Starting to fight against Manhada, we answered the questions that the philosophers of the big urban agglomerations asked. The decline behind the  shadow of the moon is not the way to mystery, but is the look that rejects the final truth.

Yet, we’re confident in our mission and we don’t want to give us up to death, be it a symbolical construction. In our apparent movement towards the final sense, we managed somehow to discover a part of the amazing properties of our horizontality.

It’s a reality!

The structure of the boundless worlds claims to be the structure of the codes created for the sake of interpretation.

Interpreting, you indulge into confusion, creating an appearance. You can plan a coordinates system, a references system that protects you and motivates you.

We know that interpretation belongs to free states of consciousness and not to the vulgarity or to the mighty ignorance.

It’s obvious that the interpreter’s wickedness or arrogance is the certain proof of vulnerability.

We built the convention and the coherence. We reinterpreted imperfection. But have we invented the rival secret forces whose actions gave charm to our experience, unleashing our pleasure for the experiment?

Have we invented Manhada?

Have we called her out of our imagination?

As our interrogations created the false feeling of potential vulnerability, many of our statements can confuse the enemy and trap him.

We build the impossible. We say it’s quite the inexistent. We could imagine that we’re the invention of the rival secret forces and then, they could match us being close to death.

The idea that the text attached to the dog-eat-dog universe is full of ambiguities that belong to such texts gives us big hopes.

We’ve decided to let us fall within magnetic fields that seem to be the very look of the unknown reader. The latter is nothing but a space and time concept, which we are to interpret.

The trifle cell, Manhada, doesn’t affect the reader, as his metabolism is the mirror effect and the membrane is his entire visible horizon.

We seem to be in a closed circle. In our encyclopedic inventory there aren’t any specifications for such events.

We’re trapped without hope within this simultaneity excerpted from our homogeneity. Simultaneity is a temporal reverse of the last three seconds separating us from the convergence point.

Didn’t I build it cleverly?

We could choose death by attacking Manhada. We could swallow her, turning into a data and information circle, which will spread through the dog-eat-dog universe. We could vanish together with our match under the pressure of magnetic fields.

The unknown reader, whose presence we still foresee, didn’t access our aspiration. Could the old lights bathing our homogeneity call our attention?

Could we then transform it into a strange attracter, which modifies our narrative and descriptive structure of our dog-eat-dog universe?

But what if our experience is just an appearance come from the noise of the big cities? What if we could get the copy of the reader putting us in the impossibility of initiating the procedures of visualization and interpretation?

We enter again the realm of incertitude while the rival secret forces approache the convergence point.

This could be the starting point of our informational wars from the heart of the big cities. It could be the imminent revelation of the secret about which the spies talked
really frantically during all the summer.

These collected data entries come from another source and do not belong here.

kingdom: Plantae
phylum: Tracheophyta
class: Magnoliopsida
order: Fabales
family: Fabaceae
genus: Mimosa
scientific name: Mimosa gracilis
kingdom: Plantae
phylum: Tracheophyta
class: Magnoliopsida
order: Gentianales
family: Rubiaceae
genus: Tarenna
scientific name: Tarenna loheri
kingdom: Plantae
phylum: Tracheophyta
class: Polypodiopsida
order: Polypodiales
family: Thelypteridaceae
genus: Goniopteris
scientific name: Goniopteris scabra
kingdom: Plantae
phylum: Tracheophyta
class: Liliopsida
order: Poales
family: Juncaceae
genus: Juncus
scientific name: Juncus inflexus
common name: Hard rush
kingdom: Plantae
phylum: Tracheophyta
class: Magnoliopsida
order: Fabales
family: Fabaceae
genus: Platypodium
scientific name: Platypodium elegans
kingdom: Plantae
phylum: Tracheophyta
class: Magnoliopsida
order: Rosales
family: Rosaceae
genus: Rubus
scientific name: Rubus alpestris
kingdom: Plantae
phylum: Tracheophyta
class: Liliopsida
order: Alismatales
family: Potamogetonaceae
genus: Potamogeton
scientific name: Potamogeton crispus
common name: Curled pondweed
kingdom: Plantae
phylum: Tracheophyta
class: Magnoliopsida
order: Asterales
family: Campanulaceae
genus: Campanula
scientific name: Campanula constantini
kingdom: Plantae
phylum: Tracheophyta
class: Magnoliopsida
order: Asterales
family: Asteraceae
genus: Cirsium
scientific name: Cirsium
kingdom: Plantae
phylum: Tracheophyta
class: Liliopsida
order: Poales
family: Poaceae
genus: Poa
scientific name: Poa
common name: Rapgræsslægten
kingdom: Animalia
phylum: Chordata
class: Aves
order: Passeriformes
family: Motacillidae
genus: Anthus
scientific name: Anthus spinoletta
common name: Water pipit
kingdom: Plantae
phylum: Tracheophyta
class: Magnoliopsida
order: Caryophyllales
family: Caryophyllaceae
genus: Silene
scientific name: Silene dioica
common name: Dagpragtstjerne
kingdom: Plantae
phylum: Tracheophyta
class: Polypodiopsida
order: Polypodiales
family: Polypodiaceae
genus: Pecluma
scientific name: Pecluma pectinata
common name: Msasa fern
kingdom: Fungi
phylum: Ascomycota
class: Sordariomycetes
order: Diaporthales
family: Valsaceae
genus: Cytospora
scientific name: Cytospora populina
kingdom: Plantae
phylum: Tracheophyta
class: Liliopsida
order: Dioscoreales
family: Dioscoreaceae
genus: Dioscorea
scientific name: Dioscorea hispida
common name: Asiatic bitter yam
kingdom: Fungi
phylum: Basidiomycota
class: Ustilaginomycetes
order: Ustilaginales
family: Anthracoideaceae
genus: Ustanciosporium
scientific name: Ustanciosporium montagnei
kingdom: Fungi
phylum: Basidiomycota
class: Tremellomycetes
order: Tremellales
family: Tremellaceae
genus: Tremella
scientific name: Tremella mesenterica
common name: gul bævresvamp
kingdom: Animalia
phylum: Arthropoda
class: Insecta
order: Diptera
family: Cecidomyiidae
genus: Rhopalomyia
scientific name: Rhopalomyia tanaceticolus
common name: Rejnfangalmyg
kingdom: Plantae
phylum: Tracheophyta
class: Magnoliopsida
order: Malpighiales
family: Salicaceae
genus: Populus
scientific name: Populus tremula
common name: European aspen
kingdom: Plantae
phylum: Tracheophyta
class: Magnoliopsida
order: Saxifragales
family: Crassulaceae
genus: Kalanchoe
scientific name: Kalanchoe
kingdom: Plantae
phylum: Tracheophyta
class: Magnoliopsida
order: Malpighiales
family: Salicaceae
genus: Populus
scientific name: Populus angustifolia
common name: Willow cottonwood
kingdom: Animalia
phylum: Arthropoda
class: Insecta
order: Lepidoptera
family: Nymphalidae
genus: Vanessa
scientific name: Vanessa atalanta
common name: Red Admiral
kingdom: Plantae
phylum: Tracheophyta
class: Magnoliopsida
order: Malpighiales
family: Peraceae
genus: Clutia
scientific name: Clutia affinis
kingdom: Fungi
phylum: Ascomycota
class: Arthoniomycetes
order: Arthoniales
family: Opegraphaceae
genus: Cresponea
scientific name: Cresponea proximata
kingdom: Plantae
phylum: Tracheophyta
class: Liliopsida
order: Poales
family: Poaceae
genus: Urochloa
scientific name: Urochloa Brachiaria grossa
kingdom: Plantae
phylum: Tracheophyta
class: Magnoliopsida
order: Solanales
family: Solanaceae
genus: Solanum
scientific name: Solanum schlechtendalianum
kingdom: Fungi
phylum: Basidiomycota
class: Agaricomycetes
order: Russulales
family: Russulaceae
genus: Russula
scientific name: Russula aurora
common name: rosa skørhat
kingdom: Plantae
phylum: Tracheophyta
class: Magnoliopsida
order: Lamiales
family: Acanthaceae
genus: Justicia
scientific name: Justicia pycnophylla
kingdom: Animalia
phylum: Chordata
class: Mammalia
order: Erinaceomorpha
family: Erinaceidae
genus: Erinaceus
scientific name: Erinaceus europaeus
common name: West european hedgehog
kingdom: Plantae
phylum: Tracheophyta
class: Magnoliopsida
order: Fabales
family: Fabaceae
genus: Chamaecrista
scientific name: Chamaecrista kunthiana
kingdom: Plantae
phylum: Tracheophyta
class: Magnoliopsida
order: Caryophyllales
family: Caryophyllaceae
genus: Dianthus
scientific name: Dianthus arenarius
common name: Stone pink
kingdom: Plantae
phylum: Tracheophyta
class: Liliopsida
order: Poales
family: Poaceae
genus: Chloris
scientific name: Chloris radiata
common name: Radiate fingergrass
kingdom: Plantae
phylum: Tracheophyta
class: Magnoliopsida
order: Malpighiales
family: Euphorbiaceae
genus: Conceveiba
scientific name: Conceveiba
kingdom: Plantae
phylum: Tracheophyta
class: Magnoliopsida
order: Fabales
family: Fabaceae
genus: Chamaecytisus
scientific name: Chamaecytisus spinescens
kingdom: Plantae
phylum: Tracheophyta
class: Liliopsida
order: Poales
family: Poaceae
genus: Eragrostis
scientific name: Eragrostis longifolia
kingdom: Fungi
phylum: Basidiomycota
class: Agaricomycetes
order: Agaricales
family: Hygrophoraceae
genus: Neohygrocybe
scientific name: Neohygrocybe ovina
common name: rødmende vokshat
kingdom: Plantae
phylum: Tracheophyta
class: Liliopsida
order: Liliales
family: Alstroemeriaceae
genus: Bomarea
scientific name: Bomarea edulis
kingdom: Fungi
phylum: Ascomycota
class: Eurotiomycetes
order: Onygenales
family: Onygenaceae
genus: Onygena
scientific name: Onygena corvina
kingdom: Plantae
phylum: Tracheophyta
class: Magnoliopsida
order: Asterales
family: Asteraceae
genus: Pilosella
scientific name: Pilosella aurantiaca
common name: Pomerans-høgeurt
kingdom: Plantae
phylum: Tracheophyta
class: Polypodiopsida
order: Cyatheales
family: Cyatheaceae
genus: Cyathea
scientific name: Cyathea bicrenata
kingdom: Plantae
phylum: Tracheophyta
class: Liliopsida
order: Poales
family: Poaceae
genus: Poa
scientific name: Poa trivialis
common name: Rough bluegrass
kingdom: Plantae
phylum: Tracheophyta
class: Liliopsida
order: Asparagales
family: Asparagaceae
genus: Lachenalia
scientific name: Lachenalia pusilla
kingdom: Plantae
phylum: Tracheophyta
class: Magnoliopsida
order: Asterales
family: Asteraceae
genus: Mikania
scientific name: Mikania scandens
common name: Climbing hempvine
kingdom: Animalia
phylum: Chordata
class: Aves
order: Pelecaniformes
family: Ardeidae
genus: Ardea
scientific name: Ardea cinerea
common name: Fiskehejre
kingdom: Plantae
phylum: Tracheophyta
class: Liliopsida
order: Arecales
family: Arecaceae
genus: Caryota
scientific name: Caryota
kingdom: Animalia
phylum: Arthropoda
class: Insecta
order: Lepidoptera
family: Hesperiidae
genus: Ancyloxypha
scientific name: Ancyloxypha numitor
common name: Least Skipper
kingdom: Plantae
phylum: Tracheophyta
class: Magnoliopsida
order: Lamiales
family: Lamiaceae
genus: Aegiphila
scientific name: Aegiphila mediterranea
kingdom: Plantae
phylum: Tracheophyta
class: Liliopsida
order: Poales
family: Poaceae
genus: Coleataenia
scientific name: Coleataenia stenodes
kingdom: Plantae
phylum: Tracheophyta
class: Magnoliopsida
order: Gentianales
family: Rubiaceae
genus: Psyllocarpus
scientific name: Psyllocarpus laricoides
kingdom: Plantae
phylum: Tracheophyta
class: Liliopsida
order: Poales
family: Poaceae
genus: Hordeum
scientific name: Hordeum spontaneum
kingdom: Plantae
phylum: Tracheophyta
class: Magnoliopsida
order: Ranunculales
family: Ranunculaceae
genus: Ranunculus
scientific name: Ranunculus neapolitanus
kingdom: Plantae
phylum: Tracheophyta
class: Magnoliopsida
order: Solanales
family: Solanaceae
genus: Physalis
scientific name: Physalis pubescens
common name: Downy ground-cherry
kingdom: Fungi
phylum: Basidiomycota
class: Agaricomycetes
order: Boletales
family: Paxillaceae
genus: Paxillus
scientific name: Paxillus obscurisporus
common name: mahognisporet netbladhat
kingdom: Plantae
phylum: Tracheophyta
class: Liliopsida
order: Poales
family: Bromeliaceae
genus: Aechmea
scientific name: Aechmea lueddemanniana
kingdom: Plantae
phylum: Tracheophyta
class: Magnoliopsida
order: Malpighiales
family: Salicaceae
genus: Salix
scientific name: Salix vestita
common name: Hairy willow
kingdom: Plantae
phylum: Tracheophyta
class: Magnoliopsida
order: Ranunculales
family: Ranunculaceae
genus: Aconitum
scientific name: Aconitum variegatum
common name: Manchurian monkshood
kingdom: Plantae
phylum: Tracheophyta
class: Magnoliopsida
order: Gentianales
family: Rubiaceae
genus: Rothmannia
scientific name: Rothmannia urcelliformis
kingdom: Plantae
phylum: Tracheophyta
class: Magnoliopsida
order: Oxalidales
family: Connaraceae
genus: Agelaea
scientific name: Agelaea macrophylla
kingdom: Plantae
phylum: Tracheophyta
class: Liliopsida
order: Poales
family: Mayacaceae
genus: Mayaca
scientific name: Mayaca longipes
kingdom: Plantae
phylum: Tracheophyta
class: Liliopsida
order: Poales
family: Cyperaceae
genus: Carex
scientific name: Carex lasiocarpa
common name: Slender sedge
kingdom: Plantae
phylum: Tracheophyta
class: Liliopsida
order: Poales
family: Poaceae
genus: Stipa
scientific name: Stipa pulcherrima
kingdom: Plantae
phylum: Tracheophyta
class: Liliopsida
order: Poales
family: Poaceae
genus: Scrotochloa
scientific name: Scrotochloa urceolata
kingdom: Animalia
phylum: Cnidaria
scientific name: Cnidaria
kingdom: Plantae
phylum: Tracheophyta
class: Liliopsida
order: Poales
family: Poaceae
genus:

All these make us think of the fact that the insignificant cell, strange Manhada, was certain of our existence in her informational proximity from the beginning of this fascinating experience.

While we were haunted by incertitude, Manhada had her own truth, a powerful truth.

That’s why we minutely wove a fine tissue in which we bustled like the blue whales trapped in the steel nets of the hunters.

We suddenly enter the cone of old light of the dog-eat-dog universe.

We understand that our only salvation would be an informational reverse. We understand that our chance would be an illusory narrative structure that spread out the certainty of this insignificant cell. We had to fool Manhada!

We broke the terrible truth of all worlds. We turned imperfection to horizontality. We turned into an endless wall. The wall echoed like our homogeneity had never existed. Our sound hit Manhada.

Our music secret washed Manhada from head to toe, maddening her:

“Watch out, I’m gonna fall in love with you!”